It's all about the Cone
Mount Hobson is one of the Volcanos of Aucklands Volcanic field. Being monogenetic, the volcanos on this field have only erupted once. Nevertheless the field is still rated as 'active' and experts predict that based on past events, the field is likely to erupt within the next 'hundreds to thousands of years'. While this won't have an affect on the current property prices,- in geological terms, this only means a short time.
Volcanic cones are probably the most common way to identify if what you see is a Mountain or a Volcano. Those cones are built by ejecta from a volcanic vent piling up around the vent in shape of a cone with a central crater. Volcanic cones come in different types and shapes dependend on how they where created and what type of magma/lava was involved. The common cone types are spatter cones, stratocones, ash cones and tuff cones or cinder cones.

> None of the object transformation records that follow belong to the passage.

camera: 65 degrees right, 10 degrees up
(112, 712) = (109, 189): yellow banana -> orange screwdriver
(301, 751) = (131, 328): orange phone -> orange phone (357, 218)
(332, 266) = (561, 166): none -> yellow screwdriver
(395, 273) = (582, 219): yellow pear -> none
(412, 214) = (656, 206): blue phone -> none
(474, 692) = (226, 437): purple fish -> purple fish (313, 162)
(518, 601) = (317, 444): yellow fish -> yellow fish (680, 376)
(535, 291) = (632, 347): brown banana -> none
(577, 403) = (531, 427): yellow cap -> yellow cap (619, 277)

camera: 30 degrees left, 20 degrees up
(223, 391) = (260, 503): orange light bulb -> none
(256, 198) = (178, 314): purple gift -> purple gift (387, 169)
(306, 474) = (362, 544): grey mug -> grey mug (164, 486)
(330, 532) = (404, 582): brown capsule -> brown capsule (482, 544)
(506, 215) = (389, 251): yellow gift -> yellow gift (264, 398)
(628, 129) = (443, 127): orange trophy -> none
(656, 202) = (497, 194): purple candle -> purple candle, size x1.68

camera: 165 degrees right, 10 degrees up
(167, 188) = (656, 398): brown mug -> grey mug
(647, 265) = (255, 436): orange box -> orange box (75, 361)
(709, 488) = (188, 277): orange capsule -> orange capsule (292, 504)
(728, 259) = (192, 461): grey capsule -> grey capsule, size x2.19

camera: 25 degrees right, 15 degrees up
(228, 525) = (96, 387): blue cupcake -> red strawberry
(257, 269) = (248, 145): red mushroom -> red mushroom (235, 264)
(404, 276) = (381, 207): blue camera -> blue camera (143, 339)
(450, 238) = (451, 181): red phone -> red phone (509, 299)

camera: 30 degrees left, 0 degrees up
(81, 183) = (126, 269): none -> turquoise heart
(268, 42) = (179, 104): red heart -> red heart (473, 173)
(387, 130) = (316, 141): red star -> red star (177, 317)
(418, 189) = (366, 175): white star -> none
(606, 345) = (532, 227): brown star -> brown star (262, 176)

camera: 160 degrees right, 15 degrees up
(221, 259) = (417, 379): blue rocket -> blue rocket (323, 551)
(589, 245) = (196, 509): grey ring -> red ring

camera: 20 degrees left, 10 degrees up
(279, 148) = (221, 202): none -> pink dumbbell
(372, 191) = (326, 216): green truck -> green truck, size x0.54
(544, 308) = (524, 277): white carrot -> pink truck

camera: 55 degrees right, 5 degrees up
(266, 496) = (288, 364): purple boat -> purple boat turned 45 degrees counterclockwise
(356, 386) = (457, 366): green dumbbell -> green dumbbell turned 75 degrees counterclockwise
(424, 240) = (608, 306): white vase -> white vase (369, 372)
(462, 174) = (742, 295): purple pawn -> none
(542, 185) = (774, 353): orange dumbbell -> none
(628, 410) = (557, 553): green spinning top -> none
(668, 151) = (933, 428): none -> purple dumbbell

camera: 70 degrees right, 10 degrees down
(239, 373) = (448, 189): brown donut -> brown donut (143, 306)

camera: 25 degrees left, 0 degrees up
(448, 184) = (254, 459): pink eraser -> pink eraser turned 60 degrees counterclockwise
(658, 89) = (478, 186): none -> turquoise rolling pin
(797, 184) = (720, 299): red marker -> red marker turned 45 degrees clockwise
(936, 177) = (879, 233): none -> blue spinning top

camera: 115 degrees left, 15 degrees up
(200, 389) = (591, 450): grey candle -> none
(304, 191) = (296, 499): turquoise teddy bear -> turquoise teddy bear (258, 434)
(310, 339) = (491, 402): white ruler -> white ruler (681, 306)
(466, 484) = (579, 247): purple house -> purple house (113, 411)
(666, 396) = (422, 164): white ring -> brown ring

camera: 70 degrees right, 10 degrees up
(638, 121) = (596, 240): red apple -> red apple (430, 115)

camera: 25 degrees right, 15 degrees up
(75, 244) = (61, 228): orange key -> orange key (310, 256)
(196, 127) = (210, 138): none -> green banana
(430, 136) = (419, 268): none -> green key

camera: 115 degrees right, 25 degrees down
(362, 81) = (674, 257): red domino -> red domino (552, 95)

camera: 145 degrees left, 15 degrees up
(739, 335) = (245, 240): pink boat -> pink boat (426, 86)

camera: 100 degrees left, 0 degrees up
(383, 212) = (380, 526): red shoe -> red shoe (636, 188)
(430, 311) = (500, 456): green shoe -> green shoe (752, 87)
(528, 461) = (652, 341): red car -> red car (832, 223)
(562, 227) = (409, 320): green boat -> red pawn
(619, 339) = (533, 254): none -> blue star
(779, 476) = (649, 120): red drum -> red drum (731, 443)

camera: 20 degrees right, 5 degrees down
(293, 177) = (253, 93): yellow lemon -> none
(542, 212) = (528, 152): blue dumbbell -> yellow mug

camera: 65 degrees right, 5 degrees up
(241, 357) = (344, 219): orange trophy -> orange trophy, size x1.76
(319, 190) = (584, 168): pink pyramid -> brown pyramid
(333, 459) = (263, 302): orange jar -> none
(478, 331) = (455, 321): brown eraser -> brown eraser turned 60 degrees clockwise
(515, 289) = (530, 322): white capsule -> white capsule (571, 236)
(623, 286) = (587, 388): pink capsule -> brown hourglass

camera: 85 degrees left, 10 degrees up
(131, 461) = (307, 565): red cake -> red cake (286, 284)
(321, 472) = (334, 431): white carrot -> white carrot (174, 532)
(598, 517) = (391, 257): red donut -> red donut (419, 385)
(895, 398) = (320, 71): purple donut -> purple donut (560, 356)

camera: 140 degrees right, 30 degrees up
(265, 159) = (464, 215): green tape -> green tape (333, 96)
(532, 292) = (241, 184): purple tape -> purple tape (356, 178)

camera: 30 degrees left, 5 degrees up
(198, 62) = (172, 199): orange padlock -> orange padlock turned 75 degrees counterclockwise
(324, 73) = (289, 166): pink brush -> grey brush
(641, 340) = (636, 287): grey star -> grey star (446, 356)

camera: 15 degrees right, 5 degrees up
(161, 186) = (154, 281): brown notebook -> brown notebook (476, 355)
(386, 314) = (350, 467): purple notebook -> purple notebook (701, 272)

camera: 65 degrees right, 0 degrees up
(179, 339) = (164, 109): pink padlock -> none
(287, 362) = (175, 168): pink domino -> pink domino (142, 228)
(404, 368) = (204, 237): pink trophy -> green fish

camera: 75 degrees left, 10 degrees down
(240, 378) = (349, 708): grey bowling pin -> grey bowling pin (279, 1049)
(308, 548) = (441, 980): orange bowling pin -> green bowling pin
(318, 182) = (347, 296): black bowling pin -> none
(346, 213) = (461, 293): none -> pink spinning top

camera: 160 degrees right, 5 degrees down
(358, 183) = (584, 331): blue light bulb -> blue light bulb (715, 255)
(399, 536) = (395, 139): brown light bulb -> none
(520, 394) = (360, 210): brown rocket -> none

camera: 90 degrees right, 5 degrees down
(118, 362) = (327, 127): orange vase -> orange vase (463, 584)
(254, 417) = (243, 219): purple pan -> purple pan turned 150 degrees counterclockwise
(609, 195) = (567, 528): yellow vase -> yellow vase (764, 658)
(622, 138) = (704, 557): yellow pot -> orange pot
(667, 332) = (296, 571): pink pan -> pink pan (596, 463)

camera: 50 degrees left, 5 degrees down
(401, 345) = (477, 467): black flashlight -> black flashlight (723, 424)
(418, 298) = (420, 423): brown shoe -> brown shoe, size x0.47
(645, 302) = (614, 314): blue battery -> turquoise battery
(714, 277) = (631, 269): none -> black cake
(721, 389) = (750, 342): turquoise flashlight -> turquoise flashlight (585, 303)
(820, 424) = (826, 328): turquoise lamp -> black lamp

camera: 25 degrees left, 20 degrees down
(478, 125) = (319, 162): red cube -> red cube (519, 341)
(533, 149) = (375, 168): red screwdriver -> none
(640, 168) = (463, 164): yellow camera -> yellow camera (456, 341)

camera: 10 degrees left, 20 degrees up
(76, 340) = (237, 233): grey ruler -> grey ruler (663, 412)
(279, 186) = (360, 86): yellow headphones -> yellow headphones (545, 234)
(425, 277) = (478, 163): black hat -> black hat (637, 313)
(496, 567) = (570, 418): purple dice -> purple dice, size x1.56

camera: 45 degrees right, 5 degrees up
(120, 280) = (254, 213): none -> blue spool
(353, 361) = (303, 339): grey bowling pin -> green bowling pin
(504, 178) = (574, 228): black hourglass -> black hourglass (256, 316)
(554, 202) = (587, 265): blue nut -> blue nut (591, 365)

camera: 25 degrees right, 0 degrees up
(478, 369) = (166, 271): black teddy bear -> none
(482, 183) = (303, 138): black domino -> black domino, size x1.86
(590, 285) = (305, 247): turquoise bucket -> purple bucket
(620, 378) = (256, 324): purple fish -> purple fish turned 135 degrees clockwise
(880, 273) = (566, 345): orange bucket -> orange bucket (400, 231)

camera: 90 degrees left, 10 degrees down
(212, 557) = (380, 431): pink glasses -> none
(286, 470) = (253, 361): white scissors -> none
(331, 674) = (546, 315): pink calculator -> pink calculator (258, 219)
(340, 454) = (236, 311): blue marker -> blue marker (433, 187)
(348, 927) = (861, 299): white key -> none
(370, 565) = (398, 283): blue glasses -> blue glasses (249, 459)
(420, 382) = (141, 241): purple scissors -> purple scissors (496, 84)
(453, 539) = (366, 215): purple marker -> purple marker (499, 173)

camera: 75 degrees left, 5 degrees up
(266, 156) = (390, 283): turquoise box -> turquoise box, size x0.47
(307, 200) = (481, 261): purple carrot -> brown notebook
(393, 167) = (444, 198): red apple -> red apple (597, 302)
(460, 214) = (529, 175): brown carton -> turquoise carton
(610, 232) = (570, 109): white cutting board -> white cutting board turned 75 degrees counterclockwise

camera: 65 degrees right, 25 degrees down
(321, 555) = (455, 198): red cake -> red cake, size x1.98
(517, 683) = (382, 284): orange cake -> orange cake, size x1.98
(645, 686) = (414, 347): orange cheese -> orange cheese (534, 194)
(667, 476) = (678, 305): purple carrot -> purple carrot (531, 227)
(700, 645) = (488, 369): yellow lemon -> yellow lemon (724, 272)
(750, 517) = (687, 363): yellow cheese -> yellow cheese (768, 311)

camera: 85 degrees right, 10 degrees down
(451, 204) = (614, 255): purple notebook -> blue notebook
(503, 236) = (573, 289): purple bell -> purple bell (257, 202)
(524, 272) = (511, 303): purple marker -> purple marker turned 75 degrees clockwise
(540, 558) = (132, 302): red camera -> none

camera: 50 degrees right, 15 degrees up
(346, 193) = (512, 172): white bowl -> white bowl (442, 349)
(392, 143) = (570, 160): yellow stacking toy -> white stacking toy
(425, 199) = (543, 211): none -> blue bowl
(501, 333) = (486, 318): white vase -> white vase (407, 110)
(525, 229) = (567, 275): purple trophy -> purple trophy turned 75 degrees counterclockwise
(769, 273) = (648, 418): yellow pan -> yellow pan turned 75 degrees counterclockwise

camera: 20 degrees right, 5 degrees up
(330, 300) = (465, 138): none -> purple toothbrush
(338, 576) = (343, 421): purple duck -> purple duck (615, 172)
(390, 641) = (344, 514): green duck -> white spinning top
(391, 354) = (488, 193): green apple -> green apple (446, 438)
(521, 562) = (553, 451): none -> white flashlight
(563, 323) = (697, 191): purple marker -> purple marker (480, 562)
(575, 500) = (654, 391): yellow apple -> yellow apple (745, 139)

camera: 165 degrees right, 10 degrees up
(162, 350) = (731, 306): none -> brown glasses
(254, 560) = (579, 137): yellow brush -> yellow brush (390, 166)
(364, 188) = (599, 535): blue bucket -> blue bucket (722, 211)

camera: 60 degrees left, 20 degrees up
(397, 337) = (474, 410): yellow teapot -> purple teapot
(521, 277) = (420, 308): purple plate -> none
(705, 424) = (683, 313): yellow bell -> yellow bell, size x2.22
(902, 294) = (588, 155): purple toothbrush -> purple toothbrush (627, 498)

Spatter Cones are typically Volcanos with highly viscous magma.When hot erupting lava contains just enough explosive gas to prevent the formation of a lava flow, but not enough to shatter into small fragments the lava is torn by expanding gases into fluid hot clots, raging in size from 1cm to up to a half meter across, called spatter.
A stratocone is a tall, conical volcano with many layers (strata) of hardened lava, tephra, and volcanic ash. Stratocones are characterized by a steep profile and periodic, explosive eruptions. The lava that flows from stratovolcanoes tends to be very viscous; it cools and hardens before spreading far. The magma forming this lava is often felsic, having high-to-intermediate levels of silica (as in rhyolite, dacite, or andesite), with lesser amounts of less-viscous mafic magma.
Ash and Tuff cones
The ash and tuff volcano cones form as a result of contact between lava and bodies of water with shallow depths. This distinguishes them from the cinder and spatter cones, which are created from the lava itself. When the lava and water make contact, it produces a steam. The mixture of the steam, lava and water make flurries of sand and stilt-like particles, also referred to as ash. When all of the ashes settle on the ground, it forms an ash cone. When the ash cone solidifies, an act of all the fallen ashes consolidating with one another, it is known as a tuff cone, or tuff ring.
These volcanic cones are composed of cinders, which are small rock fragments. Some of the rock fragments include pumice and tephra. Volcanoes with cinder cones are recognized by the bowl-shaped crater at the volcano's summit.This type of volcanic cone is formed when a single-vent volcano erupts and the ejected lava breaks into small pieces. Once the lava lands onthe surface, it hardens into a rock fragment. Cinder cones are typically one of the smaller varieties of volcano cones in terms of height, with some growing up to 100 meters.
How to log this cache:
To log this cache, you will have to provide answers to the following questions. Every log that was logged without permission, will be deleted.
All answers are provided either in this description, or can be found/measured on site.
- What type of cone does Mount Hobson have?
- What is the diameter of the cone? Please describe how you measured it. Keep in mind that one side of the Volcano has been altered to serve as a water reservoir
- How high is Mount Hobson?
- What is the number on the geodetic survey mark?
- Make a photo from your GPS at the survey Mark, showing the height and the coordinates of the of the geodetic survey mark.